WHAT IS EXPECTED » Once the line holding "shows moderate nuclear" is found in the listing below, write it out and each later line exactly, up to and including the one holding "neck cancer (adenocarcinoma)".
========================================================================
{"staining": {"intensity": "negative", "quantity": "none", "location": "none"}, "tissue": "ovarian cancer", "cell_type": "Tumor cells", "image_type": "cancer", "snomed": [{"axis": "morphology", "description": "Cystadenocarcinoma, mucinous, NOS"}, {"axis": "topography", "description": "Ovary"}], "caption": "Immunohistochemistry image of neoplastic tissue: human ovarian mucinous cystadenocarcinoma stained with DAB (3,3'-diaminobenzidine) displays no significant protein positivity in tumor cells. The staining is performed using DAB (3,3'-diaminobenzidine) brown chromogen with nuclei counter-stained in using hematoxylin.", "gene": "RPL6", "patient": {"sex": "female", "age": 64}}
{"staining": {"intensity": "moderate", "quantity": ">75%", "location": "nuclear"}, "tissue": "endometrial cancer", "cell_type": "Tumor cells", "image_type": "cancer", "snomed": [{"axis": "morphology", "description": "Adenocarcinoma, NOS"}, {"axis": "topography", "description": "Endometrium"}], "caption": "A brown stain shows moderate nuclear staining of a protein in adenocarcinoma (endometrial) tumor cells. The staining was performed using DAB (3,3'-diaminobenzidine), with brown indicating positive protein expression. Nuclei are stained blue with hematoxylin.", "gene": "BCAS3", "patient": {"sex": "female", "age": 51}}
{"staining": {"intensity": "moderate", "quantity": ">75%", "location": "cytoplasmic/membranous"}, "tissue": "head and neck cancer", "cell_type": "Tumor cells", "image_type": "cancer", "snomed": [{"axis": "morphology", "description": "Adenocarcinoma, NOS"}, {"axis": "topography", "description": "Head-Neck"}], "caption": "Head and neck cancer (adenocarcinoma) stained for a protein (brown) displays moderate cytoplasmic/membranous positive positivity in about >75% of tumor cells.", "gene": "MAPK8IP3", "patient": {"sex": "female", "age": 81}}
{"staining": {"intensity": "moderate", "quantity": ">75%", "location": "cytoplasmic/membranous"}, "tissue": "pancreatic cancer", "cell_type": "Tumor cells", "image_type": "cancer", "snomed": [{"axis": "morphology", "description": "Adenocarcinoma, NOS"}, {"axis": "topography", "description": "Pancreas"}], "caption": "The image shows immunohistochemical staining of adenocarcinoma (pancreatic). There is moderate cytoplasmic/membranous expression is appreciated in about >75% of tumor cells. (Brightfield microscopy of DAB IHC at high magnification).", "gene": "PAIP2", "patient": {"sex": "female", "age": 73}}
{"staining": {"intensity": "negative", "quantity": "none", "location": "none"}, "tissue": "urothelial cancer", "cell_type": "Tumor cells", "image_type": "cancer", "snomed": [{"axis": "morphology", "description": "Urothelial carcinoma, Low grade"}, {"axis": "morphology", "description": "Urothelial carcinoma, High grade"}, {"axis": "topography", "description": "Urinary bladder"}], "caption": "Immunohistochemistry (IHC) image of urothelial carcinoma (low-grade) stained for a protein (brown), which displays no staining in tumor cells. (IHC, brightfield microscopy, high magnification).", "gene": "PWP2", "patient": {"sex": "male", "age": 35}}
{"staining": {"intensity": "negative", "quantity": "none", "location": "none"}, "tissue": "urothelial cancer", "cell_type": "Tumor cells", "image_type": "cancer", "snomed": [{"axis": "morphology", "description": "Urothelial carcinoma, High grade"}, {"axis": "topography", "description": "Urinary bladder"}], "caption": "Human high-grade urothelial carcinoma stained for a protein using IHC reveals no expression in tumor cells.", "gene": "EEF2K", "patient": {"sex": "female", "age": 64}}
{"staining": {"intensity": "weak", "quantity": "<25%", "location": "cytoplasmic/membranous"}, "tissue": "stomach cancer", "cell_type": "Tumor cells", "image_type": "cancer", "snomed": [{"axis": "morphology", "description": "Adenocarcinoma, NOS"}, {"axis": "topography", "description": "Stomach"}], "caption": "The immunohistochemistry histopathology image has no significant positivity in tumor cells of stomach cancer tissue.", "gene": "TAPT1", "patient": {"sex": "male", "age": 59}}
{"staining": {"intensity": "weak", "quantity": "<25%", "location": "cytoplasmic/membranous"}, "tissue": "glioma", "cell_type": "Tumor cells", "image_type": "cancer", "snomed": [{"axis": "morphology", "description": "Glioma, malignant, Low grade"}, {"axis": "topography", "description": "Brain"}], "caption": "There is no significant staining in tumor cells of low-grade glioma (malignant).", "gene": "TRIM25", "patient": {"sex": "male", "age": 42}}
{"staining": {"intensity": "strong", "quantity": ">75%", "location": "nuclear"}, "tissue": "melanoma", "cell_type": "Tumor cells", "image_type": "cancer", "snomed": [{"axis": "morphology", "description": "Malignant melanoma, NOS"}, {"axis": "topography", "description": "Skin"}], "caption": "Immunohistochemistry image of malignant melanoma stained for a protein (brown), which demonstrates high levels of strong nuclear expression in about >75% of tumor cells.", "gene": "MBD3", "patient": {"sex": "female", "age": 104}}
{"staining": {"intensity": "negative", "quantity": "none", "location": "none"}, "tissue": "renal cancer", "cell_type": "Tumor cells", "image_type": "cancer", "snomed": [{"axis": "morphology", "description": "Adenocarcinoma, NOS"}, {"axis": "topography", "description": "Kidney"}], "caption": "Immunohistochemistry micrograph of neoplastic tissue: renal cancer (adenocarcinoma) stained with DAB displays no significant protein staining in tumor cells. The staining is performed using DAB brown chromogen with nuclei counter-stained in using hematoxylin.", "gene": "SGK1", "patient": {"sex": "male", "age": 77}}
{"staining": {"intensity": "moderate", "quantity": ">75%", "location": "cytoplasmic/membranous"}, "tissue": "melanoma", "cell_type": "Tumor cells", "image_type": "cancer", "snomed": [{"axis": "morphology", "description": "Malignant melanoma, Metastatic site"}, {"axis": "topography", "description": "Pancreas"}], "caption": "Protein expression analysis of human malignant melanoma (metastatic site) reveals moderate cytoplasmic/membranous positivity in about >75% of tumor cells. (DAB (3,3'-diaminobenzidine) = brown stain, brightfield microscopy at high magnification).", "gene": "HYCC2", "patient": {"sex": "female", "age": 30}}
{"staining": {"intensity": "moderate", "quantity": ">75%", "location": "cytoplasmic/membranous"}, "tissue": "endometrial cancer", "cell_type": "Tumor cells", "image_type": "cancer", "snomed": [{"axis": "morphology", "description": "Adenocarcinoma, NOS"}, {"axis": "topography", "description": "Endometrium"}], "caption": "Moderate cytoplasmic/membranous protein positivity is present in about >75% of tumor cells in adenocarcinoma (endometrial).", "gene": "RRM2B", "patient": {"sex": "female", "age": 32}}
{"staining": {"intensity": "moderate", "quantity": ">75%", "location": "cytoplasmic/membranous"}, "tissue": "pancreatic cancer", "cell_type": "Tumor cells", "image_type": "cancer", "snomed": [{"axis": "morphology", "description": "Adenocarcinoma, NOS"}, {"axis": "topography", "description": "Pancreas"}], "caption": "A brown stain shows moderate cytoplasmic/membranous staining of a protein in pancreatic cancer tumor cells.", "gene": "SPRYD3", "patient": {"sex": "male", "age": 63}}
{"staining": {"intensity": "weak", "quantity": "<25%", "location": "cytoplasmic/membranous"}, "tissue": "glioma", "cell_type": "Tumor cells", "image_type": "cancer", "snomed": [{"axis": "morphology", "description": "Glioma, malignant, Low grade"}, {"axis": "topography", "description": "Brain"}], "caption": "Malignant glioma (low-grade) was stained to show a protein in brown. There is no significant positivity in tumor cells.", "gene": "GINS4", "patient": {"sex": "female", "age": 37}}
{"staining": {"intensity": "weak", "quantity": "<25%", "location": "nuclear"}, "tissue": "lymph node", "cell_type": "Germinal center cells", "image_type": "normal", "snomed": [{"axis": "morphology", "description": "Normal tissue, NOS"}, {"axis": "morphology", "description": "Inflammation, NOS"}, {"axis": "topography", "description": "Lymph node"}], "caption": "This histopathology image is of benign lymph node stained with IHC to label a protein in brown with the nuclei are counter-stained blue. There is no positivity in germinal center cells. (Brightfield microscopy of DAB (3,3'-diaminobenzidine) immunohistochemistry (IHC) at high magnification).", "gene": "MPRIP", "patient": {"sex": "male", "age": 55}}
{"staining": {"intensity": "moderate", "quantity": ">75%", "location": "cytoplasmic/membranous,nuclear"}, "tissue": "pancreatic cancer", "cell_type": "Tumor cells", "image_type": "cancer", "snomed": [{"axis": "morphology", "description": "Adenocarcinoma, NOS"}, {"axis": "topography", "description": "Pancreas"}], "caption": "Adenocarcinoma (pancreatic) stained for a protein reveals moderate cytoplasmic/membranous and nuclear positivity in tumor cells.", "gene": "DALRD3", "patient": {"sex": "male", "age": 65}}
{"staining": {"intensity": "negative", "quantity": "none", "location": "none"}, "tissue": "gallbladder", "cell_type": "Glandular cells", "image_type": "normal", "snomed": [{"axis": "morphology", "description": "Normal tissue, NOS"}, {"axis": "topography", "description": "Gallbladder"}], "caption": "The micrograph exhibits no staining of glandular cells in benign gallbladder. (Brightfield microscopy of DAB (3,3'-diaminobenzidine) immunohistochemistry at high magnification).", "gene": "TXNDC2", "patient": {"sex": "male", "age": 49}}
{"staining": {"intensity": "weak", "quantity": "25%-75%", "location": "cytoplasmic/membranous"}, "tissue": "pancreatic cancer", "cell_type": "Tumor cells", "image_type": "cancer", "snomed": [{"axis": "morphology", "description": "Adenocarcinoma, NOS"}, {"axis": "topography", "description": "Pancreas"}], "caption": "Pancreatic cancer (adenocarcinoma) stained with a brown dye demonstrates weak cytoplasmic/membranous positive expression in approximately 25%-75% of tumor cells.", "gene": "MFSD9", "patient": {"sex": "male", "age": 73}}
========================================================================
OUTPUT »
{"staining": {"intensity": "moderate", "quantity": ">75%", "location": "nuclear"}, "tissue": "endometrial cancer", "cell_type": "Tumor cells", "image_type": "cancer", "snomed": [{"axis": "morphology", "description": "Adenocarcinoma, NOS"}, {"axis": "topography", "description": "Endometrium"}], "caption": "A brown stain shows moderate nuclear staining of a protein in adenocarcinoma (endometrial) tumor cells. The staining was performed using DAB (3,3'-diaminobenzidine), with brown indicating positive protein expression. Nuclei are stained blue with hematoxylin.", "gene": "BCAS3", "patient": {"sex": "female", "age": 51}}
{"staining": {"intensity": "moderate", "quantity": ">75%", "location": "cytoplasmic/membranous"}, "tissue": "head and neck cancer", "cell_type": "Tumor cells", "image_type": "cancer", "snomed": [{"axis": "morphology", "description": "Adenocarcinoma, NOS"}, {"axis": "topography", "description": "Head-Neck"}], "caption": "Head and neck cancer (adenocarcinoma) stained for a protein (brown) displays moderate cytoplasmic/membranous positive positivity in about >75% of tumor cells.", "gene": "MAPK8IP3", "patient": {"sex": "female", "age": 81}}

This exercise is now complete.